Harrison Phillips went to the playoffs three times as a member of the Buffalo Bills. He remembers sitting at his locker in tears after each postseason loss, stung by the finality of the moment but more so by what inevitably happens next.
He knew that in the NFL's uncompromising business cycle, the roster would never be intact again, no matter how successful the team was that season.
No team ever returns exactly as constructed.
"That's probably the hardest heartbreak for me," the Vikings nose tackle said. "You always believe in yourself that you will be on the team the following year and you'll have another chance to win the Super Bowl. But you won't be able to do it with the same group. Just the reality of the business is that not everyone will be here next year, and you want to win it with the guys that you're brothers with."

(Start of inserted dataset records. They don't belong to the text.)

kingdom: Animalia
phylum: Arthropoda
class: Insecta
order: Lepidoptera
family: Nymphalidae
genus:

The Vikings team that just produced a stupendously entertaining and dramatic regular season is guaranteed one playoff game. That's it. Nothing more.
And when the ride is over — whether it's one game or more — that will be it for a group of players who feel so connected that they refer to their bond as "uncommon."
The roster won't look the same next season. That's a certainty, and players know it. Especially veterans who are wise to the NFL's annual churn.
In fact, it's quite likely the roster will look strikingly different in Year 2 of a blueprint that General Manager Kwesi Adofo-Mensah labeled a "competitive rebuild."